Curing Stress At The Source
posted in stress |
Stress is NOT an American illness. In the UK for instance the British Health and Safety Executive say that of the 67 million working days lost each and every year approx. 60 percent of them are stress related. With production losses like these effecting the western world it is no wonder that there is an urgency in the attempts to curing stress.
There are several techniques for curing stress or at least helping to cope with stress. A relaxing walk, a distracting creative effort, a good workout and others can help relieve symptoms. But coping is not curing. To deal effectively with chronic stress - the type that is severe and long-lived - it’s necessary to examine its twin roots.
Stress is the result of both external and internal factors - what happens combined with how you evaluate its seriousness and your ability to cope. A lost job, a dissolved marriage, a serious illness or any of hundreds of other circumstances can prompt stress. But for those to result in stress, especially long-term, an individual has to evaluate them and him or herself in a certain way.
So, to deal with chronic stress well it’s necessary to have an objective view of the actual damage external circumstances entail. Many situations in life result in a loss of values, a loss (temporarily) outside our control. But companies that experience business reverses do recover, injuries heal, relationships mend or form between new partners, new friends are found.
Even losses that are permanent - an amputated leg, the death of a loved one, a bankrupt business - are not equivalent to the loss of life or hope. Individuals can, and do, compensate. Time alone doesn’t heal all wounds, but thought and effort can go a long way toward doing so.

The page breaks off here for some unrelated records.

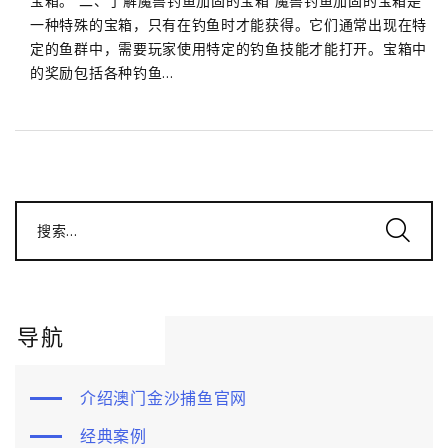
宝箱。 二、了解魔兽钓鱼加固的宝箱 魔兽钓鱼加固的宝箱是
一种特殊的宝箱，只有在钓鱼时才能获得。它们通常出现在特
定的鱼群中，需要玩家使用特定的钓鱼技能才能打开。宝箱中
的奖励包括各种钓鱼...
搜索...
导航
介绍澳门金沙捕鱼官网
经典案例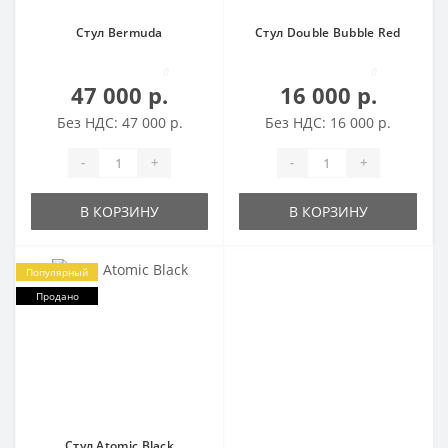
Стул Bermuda
Стул Double Bubble Red
0
0
47 000 р.
16 000 р.
Без НДС: 47 000 р.
Без НДС: 16 000 р.
-
+
-
+
В КОРЗИНУ
В КОРЗИНУ
Популярный
Продано
Стул Atomic Black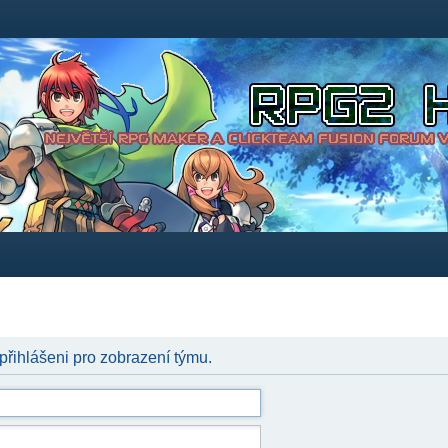
 přihlášeni pro zobrazení týmu.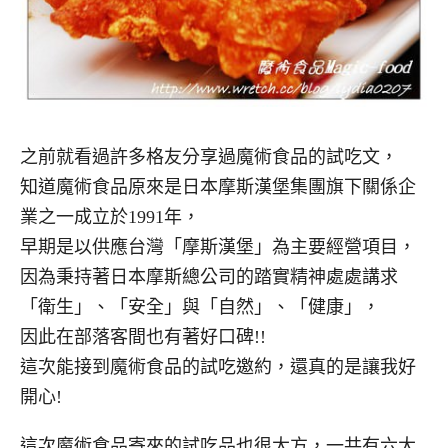
之前就看過許多格友分享過魔術食品的試吃文，
知道魔術食品原來是日本摩斯漢堡集團旗下關係企
業之一成立於1991年，
早期是以供應台灣「摩斯漢堡」為主要經營項目，
因為秉持著日本摩斯總公司的踏實精神處處講求
「衛生」、「安全」與「自然」、「健康」，
因此在部落客間也有著好口碑!!
這次能接到魔術食品的試吃邀約，還真的是讓我好
開心!
這次魔術食品寄來的試吃品也很大方，一共有六大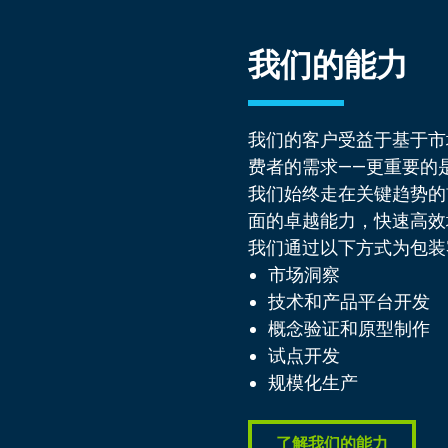
我们的能力
我们的客户受益于基于市
费者的需求——更重要的
我们始终走在关键趋势的
面的卓越能力，快速高效
我们通过以下方式为包装
市场洞察
技术和产品平台开发
概念验证和原型制作
试点开发
规模化生产
了解我们的能力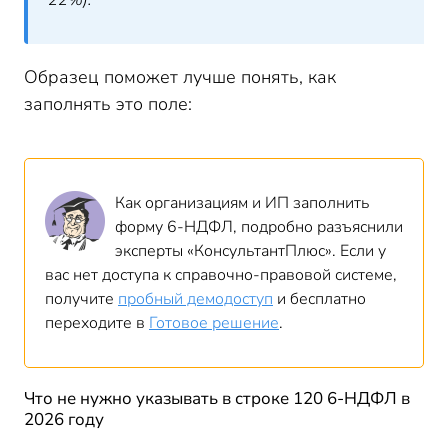
22%).
Образец поможет лучше понять, как
заполнять это поле:
Как организациям и ИП заполнить
форму 6-НДФЛ, подробно разъяснили
эксперты «КонсультантПлюс». Если у
вас нет доступа к справочно-правовой системе,
получите
пробный демодоступ
и бесплатно
переходите в
Готовое решение
.
Что не нужно указывать в строке 120 6-НДФЛ в
2026 году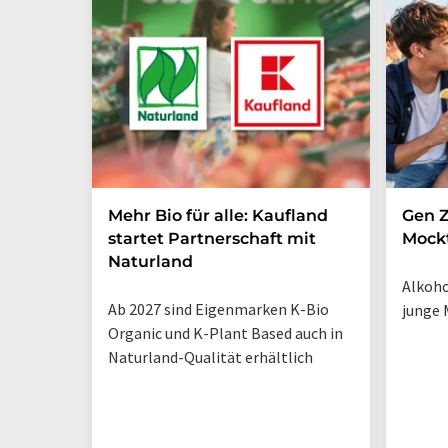
Mehr Bio für alle: Kaufland
Gen Z
startet Partnerschaft mit
Mockt
Naturland
Alkoho
Ab 2027 sind Eigenmarken K-Bio
junge 
Organic und K-Plant Based auch in
Naturland-Qualität erhältlich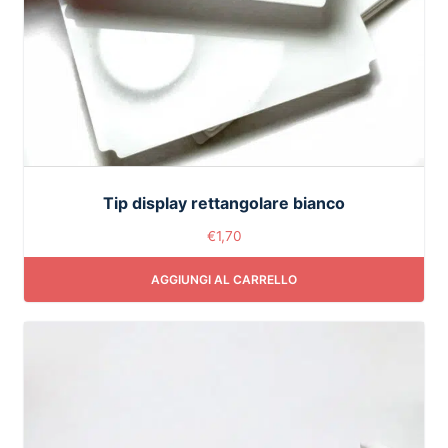
Tip display rettangolare bianco
€
1,70
AGGIUNGI AL CARRELLO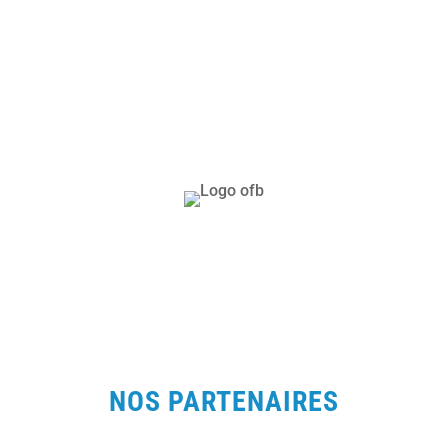
NOS PARTENAIRES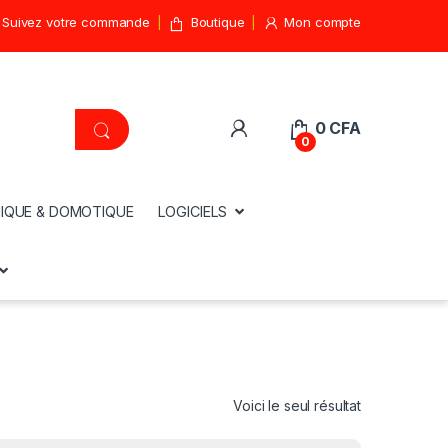
Suivez votre commande
Boutique
Mon compte
0
CFA
0
IQUE & DOMOTIQUE
LOGICIELS
Voici le seul résultat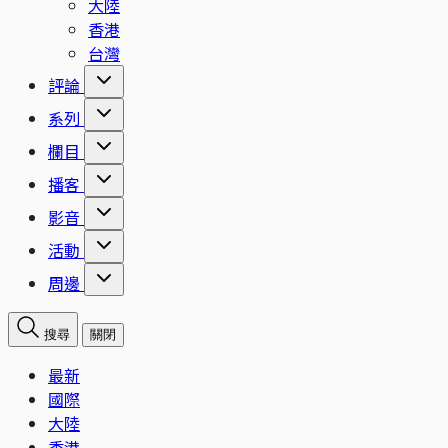
大陸
香港
台灣
評論
系列
欄目
播客
影音
活動
周邊
搜尋
關閉
最新
國際
大陸
香港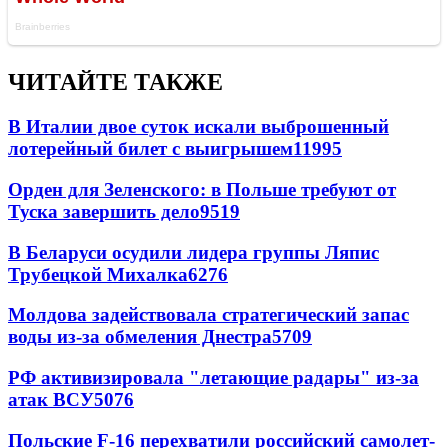
ЧИТАЙТЕ ТАКЖЕ
В Италии двое суток искали выброшенный
лотерейный билет с выигрышем
11995
Орден для Зеленского: в Польше требуют от
Туска завершить дело
9519
В Беларуси осудили лидера группы Ляпис
Трубецкой Михалка
6276
Молдова задействовала стратегический запас
воды из-за обмеления Днестра
5709
РФ активизировала "летающие радары" из-за
атак ВСУ
5076
Польские F-16 перехватили российский самолет-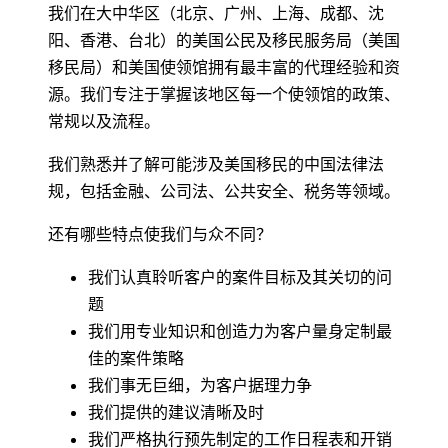
我们在大中华区（北京、广州、上海、成都、沈
阳、香港、台北）的美国公民及移民服务局（美国
移民局）和美国使领馆拥有最丰富的代理经验和资
源。我们专注于掌握该地区每一个使领馆的政策、
常规以及流程。
我们熟悉并了解可能涉及美国移民的中国法律法
规，包括金融、公司法、公共安全、税务等领域。
还有哪些特点使我们与众不同？
我们认真聆听客户的案件目标及其关切的问
题
我们用专业知识和创造力为客户量身定制最
佳的案件策略
我们事无巨细，为客户据理力争
我们提供的建议清晰及时
我们严格执行预先制定的工作日程表和开销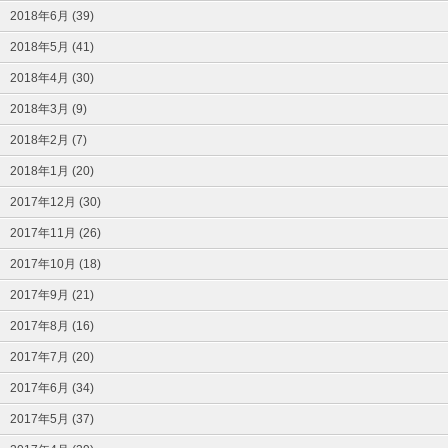
2018年6月 (39)
2018年5月 (41)
2018年4月 (30)
2018年3月 (9)
2018年2月 (7)
2018年1月 (20)
2017年12月 (30)
2017年11月 (26)
2017年10月 (18)
2017年9月 (21)
2017年8月 (16)
2017年7月 (20)
2017年6月 (34)
2017年5月 (37)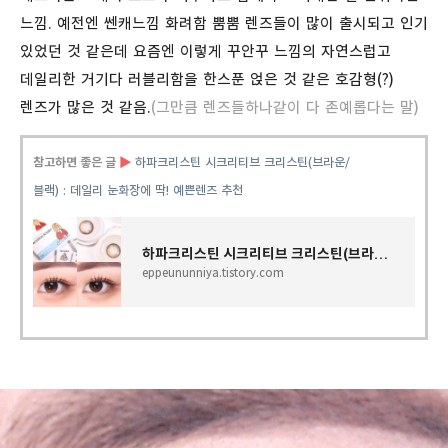
느낌. 예전엔 쎈캐느낌 화려함 뿜뿜 렌즈들이 많이 출시되고 인기
있었던 것 같은데 요즘엔 이렇게 꾸안꾸 느낌의 자연스럽고
데일리한 거기다 러블리함을 한스푼 얹은 것 같은 호감형(?)
렌즈가 많은 것 같음.
(그만큼 렌즈들하나같이 다 존예롭다는 말)
참고하면 좋은 글
▶
하파크리스틴 시크리티브 크리스틴(브라운/
블랙) : 데일리 눈화장에 딱! 예쁜렌즈 추천
하파크리스틴 시크리티브 크리스틴(브라운/블랙) : 데일리 눈화장에 딱! 예쁜렌즈 추천
eppeununniya.tistory.com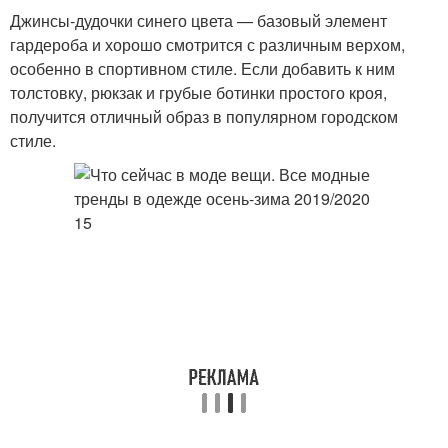
Джинсы-дудочки синего цвета — базовый элемент
гардероба и хорошо смотрится с различным верхом,
особенно в спортивном стиле. Если добавить к ним
толстовку, рюкзак и грубые ботинки простого кроя,
получится отличный образ в популярном городском
стиле.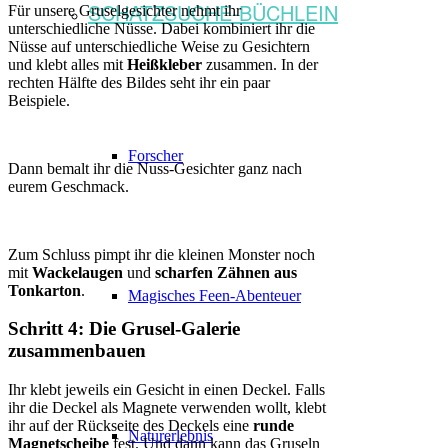
SCHATZSUCHE-BÜCHLEIN
Für unsere Gruselgesichter nehmt ihr
unterschiedliche Nüsse. Dabei kombiniert ihr die
Nüsse auf unterschiedliche Weise zu Gesichtern
und klebt alles mit
Heißkleber
zusammen. In der
rechten Hälfte des Bildes seht ihr ein paar
Beispiele.
Forscher
Dann bemalt ihr die Nuss-Gesichter ganz nach
eurem Geschmack.
Zum Schluss pimpt ihr die kleinen Monster noch
mit
Wackelaugen
und
scharfen Zähnen aus
Tonkarton
.
Magisches Feen-Abenteuer
Schritt 4: Die Grusel-Galerie
zusammenbauen
Ihr klebt jeweils ein Gesicht in einen Deckel. Falls
ihr die Deckel als Magnete verwenden wollt, klebt
ihr auf der Rückseite des Deckels eine
runde
Naturerlebnis
Magnetscheibe
fest. Und dann kann das Gruseln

When an individual focuses on what is valuable and possible, acute stress is minimized. When thought and effort combine with a realistic attitude toward the inherent hurdles in life, chronic stress is all but impossible.
It isn’t advisable to have a Pollyanna attitude that ‘everything is always ok, no matter what’. Bad things do happen and realism requires seeing that. But that same realism can be the basis for seeing things in perspective. Things may be, in fact, as bad as they seem. But, they rarely have to stay that way.
Acknowledging what is real and recognizing that it’s possible to create or acquire new values to replace a loss are key to avoiding long term stress. Long term stress, which often accompanies or leads to depression, tends to be self-reinforcing. You feel bad, so things look bad. Things look bad, so you feel worse.
Objectivity and re-committing oneself to the achievement of values is essential for breaking the cycle. But recognize that gaining those values is an achievement, one requiring thought and action. Rarely do they simply arrive in some equivalent of a big lottery win.